--- TEXTE À LIRE ---

Je plaisante souvent que je porte diverses casquettes. Ici, je suis présidente de TUAC — Local 232, qui représente environ 250 employés du NPD à la Chambre des communes. Je suis aussi une jeune attachée politique qui a fait du bénévolat et travaillé dans des cabinets de députés, en plus d’avoir travaillé dans divers ministères au sein de la fonction publique. Je suis aussi l’amie, la fille, la collègue et la partenaire de quelqu’un. Dans ces divers rôles, j’en suis venue à connaître trop bien la culture omniprésente du harcèlement sur la Colline du Parlement, à être témoin de harcèlement et aussi à en subir. Dans mes différentes fonctions, j’ai reçu des confidences, j’ai consolé des gens et j’ai prodigué des conseils. J’ai aussi fait des confidences et demandé des conseils à d’autres personnes.
Je suis reconnaissante que notre personnel soit représenté par un syndicat qui a traditionnellement insisté sur l’importance des dispositions sur la prévention du harcèlement, et qui dispose de personnes formées, de processus et de procédures pour traiter précisément la question.
Ces casquettes dont je vous ai parlé me placent aussi dans une position unique pour témoigner devant vous aujourd’hui, comme le fait l’existence même de notre syndicat. Nous reconnaissons les défis particuliers que ce projet de loi présente, notamment le concept du privilège parlementaire qui vous protège vous, les députés, mais qui ne nous empêchera pas d’essayer du mieux que nous pouvons de veiller à ce que les intérêts, les droits et la sécurité de nos employés ne soient pas laissés de côté, et nous espérons que vous vous joindrez à nous dans nos efforts.
Premièrement, nous ne saurions trop insister sur l’importance d’ajouter au projet de loi une définition vaste, exhaustive, mais flexible de ce en quoi consiste ou non le harcèlement. Une définition peut s’avérer être un outil efficace non seulement pour cerner des cas de harcèlement, mais aussi comme mesure préventive. Notre convention collective comprend une définition qui a été élaborée entre notre syndicat et les équipes de gestion au fil des ans. Elle a été utile à notre section locale pour aider notre personnel et notre direction à reconnaître les cas de harcèlement et à confirmer les expériences des particuliers.
Nous croyons qu’il est difficile, voire impossible, de gérer ce qui n’est pas défini dans la loi, et nous recommandons de ne pas laisser cet aspect être réglé par règlement, car nous croyons que cela nuira à l’efficacité à long terme de cette mesure législative. Nous nous préoccupons vivement du fait que l’on permette à un conseil largement partisan de prendre des décisions sur ce projet de loi en ce qui concerne le personnel parlementaire au stade de la réglementation.

--- LIGNES ---

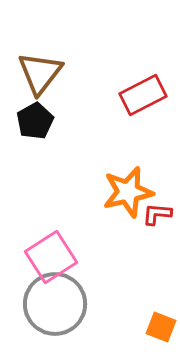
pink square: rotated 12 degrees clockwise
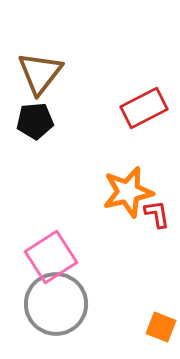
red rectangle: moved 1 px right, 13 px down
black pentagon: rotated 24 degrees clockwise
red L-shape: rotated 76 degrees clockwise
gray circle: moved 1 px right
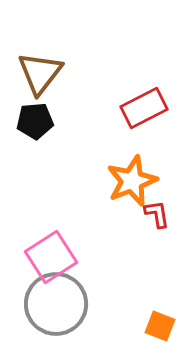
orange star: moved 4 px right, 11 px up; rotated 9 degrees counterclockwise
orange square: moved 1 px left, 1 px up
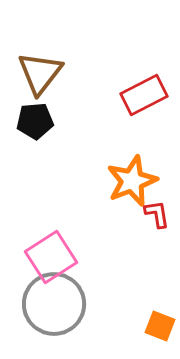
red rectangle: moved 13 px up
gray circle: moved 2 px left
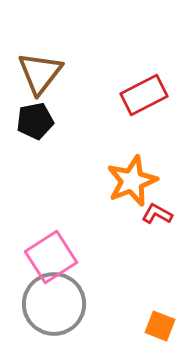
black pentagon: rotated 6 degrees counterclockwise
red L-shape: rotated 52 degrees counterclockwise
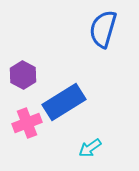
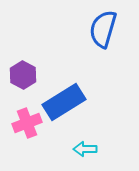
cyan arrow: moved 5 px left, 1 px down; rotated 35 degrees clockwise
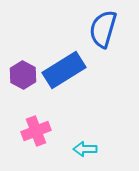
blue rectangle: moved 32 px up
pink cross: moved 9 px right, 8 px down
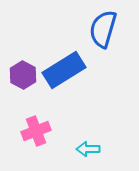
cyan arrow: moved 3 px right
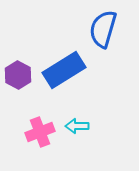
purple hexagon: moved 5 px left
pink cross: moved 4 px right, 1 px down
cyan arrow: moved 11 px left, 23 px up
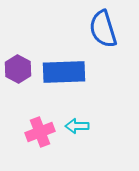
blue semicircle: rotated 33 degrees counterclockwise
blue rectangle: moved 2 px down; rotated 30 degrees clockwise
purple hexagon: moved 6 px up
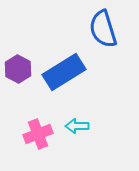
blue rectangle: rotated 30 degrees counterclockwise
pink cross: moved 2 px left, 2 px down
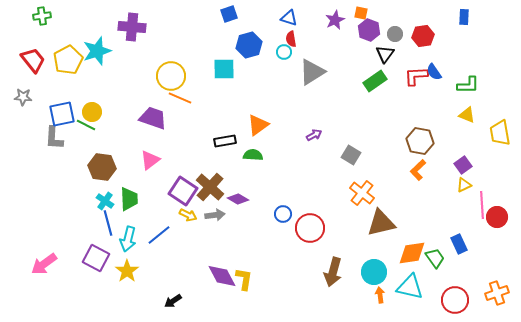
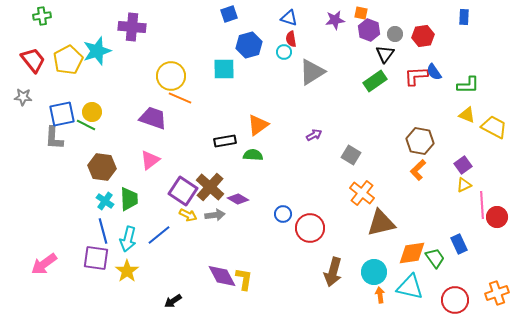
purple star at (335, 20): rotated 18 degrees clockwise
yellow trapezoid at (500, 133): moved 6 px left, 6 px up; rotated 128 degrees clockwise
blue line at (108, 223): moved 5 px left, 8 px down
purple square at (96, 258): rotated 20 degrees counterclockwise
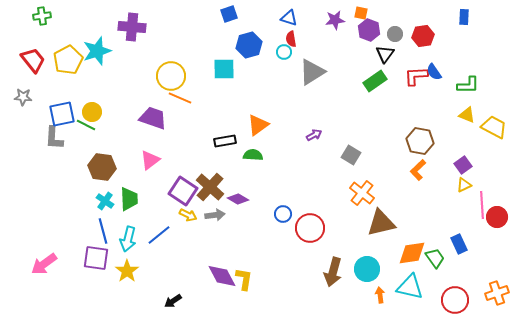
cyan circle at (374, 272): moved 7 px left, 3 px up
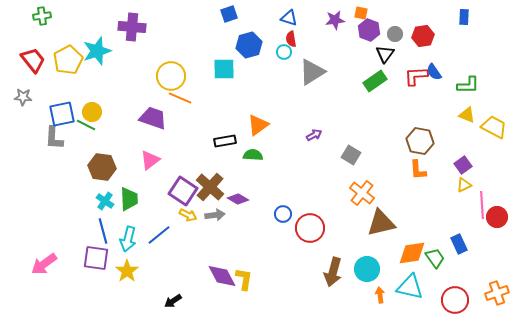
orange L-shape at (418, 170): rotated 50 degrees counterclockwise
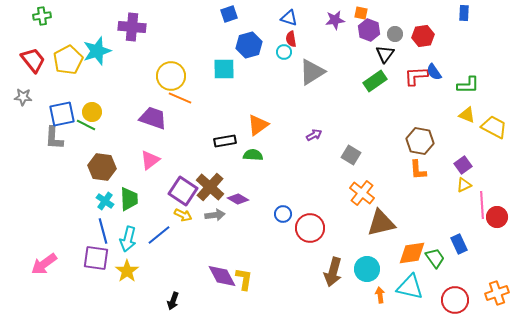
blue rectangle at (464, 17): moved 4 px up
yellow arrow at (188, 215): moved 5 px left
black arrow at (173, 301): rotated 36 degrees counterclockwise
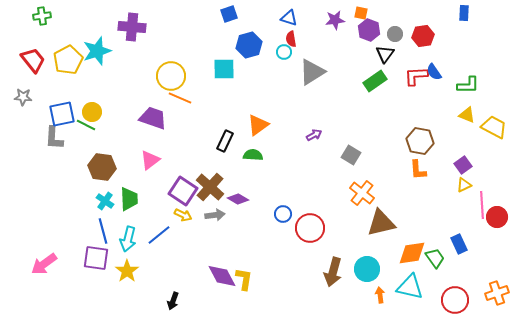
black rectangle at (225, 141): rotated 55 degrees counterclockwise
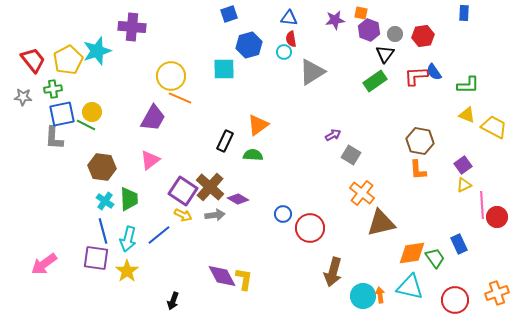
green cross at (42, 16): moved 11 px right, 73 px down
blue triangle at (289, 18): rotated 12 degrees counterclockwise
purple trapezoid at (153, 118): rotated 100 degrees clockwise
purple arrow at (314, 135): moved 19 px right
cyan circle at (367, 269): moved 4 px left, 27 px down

---
--- LIGNES ---

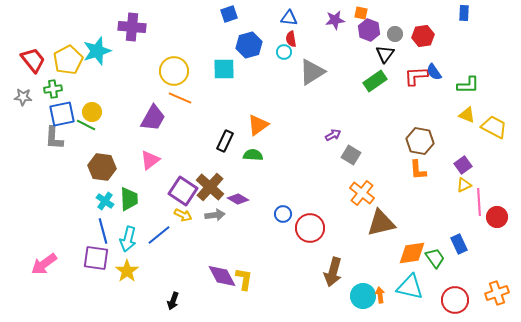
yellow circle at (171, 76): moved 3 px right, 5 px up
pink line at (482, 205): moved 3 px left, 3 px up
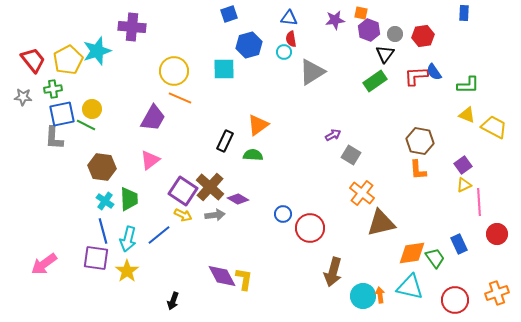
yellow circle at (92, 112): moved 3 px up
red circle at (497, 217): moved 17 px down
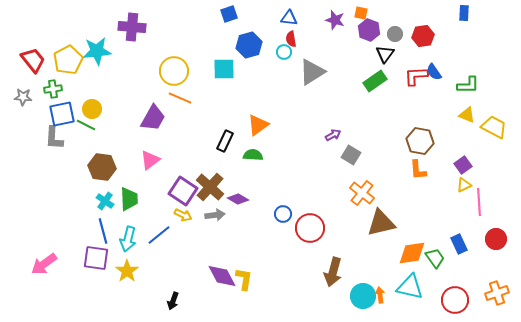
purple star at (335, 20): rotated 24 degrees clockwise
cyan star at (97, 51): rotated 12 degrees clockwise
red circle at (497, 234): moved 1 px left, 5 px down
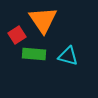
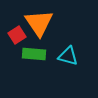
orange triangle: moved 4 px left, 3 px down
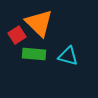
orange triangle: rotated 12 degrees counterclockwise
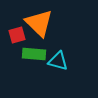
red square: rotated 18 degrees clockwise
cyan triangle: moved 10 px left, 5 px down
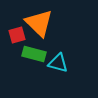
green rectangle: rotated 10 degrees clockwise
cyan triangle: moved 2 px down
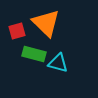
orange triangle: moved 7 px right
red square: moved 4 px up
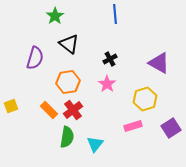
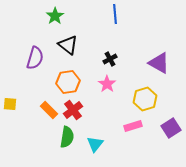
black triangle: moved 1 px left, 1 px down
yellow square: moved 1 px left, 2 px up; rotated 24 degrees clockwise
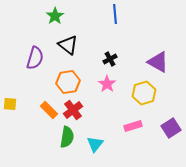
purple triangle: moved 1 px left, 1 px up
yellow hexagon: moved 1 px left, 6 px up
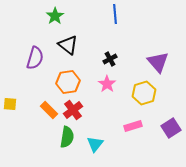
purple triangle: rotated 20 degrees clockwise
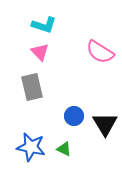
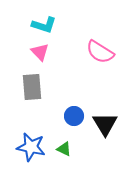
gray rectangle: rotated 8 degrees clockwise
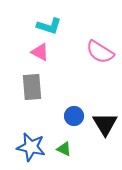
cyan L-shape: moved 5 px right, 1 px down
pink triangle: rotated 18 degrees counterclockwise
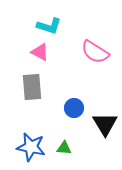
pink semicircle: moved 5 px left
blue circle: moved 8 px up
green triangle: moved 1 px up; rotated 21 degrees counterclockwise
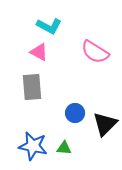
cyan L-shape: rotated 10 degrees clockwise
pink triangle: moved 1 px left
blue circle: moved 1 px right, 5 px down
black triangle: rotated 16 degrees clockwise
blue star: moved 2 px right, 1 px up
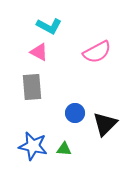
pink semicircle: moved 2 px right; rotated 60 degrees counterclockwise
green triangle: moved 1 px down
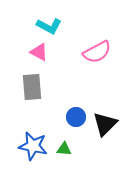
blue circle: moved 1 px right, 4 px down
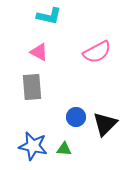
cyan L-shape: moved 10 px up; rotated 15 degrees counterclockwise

---
--- LIGNES ---

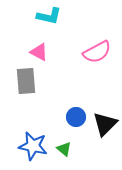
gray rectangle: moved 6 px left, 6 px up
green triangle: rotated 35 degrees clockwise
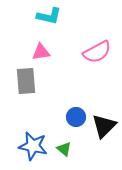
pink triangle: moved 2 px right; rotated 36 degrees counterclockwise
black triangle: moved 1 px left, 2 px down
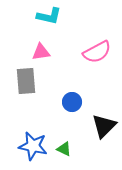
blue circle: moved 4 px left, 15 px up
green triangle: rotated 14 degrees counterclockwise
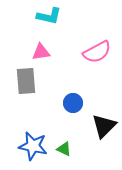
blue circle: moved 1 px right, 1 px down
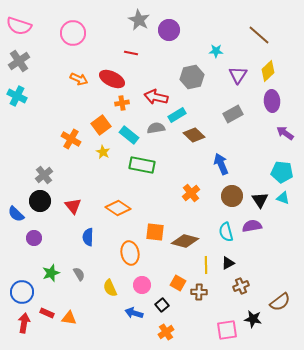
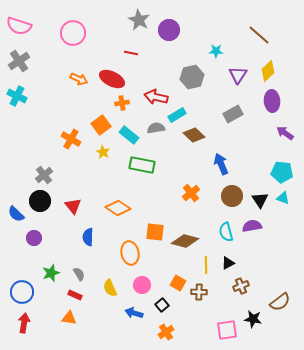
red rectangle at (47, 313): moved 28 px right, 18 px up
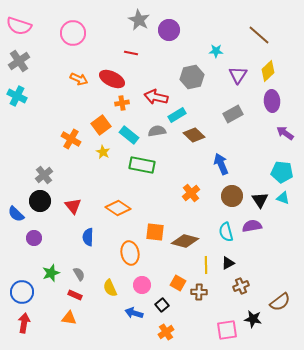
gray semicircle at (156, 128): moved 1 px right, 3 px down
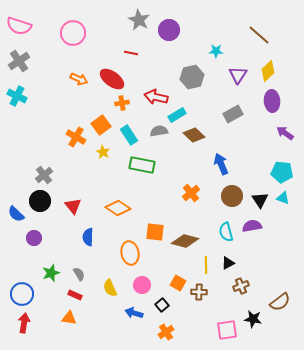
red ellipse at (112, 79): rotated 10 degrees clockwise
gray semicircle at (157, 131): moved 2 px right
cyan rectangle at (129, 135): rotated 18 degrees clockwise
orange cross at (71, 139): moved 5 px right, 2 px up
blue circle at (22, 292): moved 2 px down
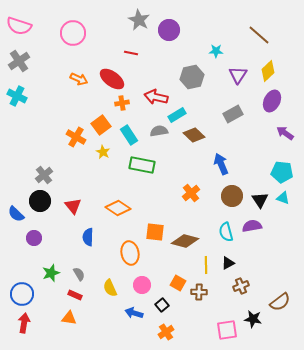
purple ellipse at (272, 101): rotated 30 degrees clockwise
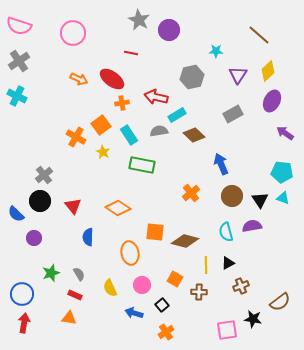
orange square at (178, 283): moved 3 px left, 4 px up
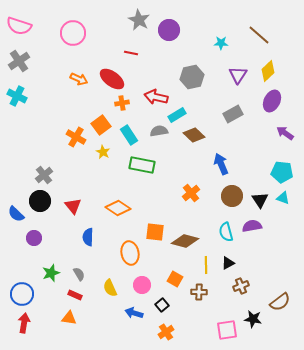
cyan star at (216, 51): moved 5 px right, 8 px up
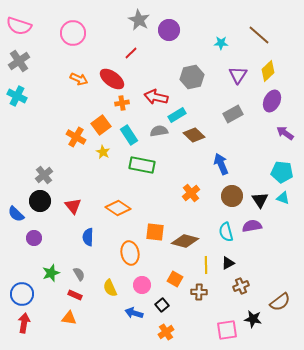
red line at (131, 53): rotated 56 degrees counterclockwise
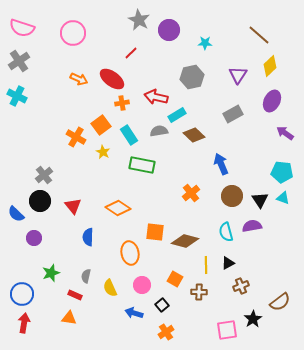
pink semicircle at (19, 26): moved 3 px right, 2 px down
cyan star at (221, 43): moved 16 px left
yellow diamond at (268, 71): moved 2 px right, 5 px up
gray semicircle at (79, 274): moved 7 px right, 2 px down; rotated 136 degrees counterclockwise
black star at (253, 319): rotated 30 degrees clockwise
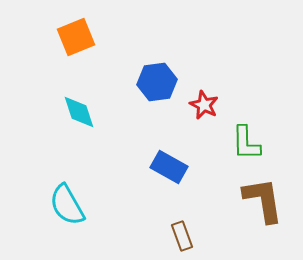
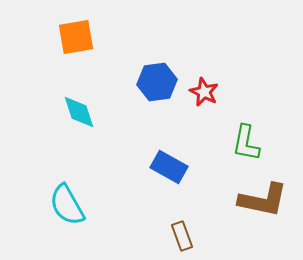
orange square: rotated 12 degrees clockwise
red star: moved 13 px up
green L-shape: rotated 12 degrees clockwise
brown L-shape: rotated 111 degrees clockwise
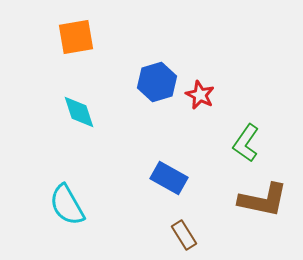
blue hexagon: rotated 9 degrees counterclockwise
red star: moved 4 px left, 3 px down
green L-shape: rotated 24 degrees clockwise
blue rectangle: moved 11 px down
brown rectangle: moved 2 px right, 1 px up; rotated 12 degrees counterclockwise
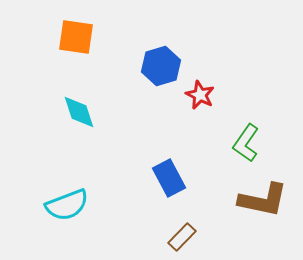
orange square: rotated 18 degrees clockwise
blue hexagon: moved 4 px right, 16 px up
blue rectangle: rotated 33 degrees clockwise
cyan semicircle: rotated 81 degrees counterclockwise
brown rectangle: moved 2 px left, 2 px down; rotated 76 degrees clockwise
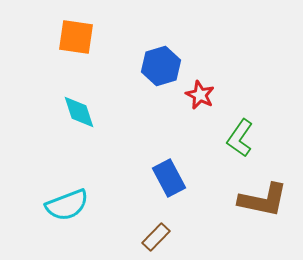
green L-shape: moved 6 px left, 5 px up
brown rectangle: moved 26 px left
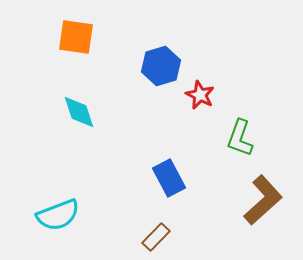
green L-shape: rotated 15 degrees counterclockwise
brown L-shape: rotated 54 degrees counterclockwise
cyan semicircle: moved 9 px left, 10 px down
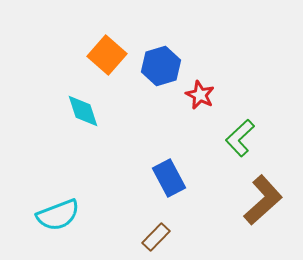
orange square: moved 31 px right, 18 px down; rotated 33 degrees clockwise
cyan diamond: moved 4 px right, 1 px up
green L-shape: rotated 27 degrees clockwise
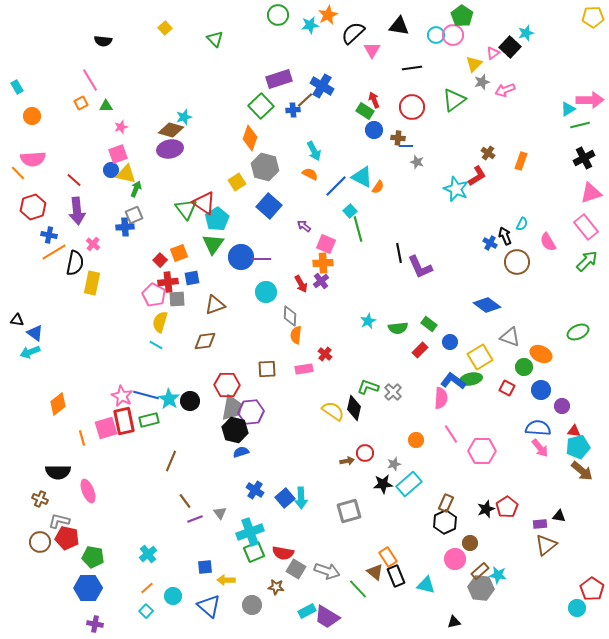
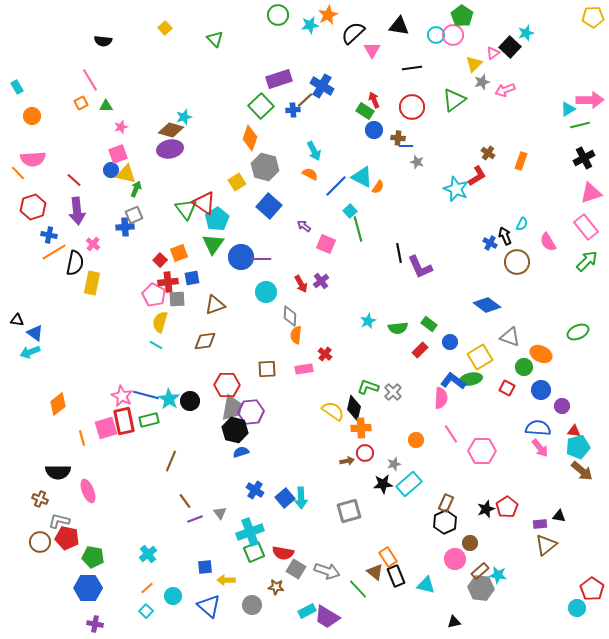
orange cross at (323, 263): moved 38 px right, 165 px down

---

# CONSIGNES
1) Dans le témoignage sur le harcèlement, combien d'employés du NPD la section TUAC — Local 232 représente-t-elle à la Chambre des communes ?
2) Poursuivez le témoignage sur le harcèlement après sa dernière phrase, s'il vous plaît.
Les lignes n'entrent pas en jeu ici.

# RÉPONSES
1) Environ 250 employés.

2)
En outre, nous recommandons au Comité d’envisager d’imposer de la formation obligatoire en matière de gestion et de prévention du harcèlement aux employeurs, notamment aux députés. À chaque élection, des personnes talentueuses de divers milieux au Canada se retrouvent au Parlement, et il arrive que ces députés nouvellement élus aient peu ou pas d’expérience de gestion. Ils se retrouvent soudainement propulsés dans ce rôle de gestionnaires de personnel dans un milieu très complexe où tout bouge très vite.
À titre de section locale, nous pouvons dire que bien des situations que nous gérons se rapportent directement à cette situation. Dans certains cas, des gestionnaires nouvellement nommés doivent apprendre des méthodes de gestion efficaces. C’est une solution simple à un problème important, qui va au-delà des efforts de la Chambre des communes pour offrir de la formation aux députés sur la prévention du harcèlement sexuel, solution qui, même si elle représente une avancée importante, nous laisse des préoccupations, ou du moins bien des questions. Il est absolument essentiel de former nos employeurs à communiquer sainement avec leur personnel pour prévenir toute forme de harcèlement, et cette formation ne peut pas être facultative. On a essayé, ce qui n’a pas donné les résultats à l’échelle que nous savons tous être nécessaire.
Ensuite, notre section locale a les mêmes préoccupations que nombre d’autres syndicats concernant l’exclusion des comités de santé et de sécurité de ce processus. Cela est peu judicieux et pourrait faire en sorte qu’une personne soit moins disposée à signaler un cas de harcèlement ou de violence. Ce projet de loi doit être modifié pour veiller à ce que les syndicats soient en mesure de continuer à prévenir et à régler les cas de harcèlement, ainsi qu’à soutenir les survivants par la suite.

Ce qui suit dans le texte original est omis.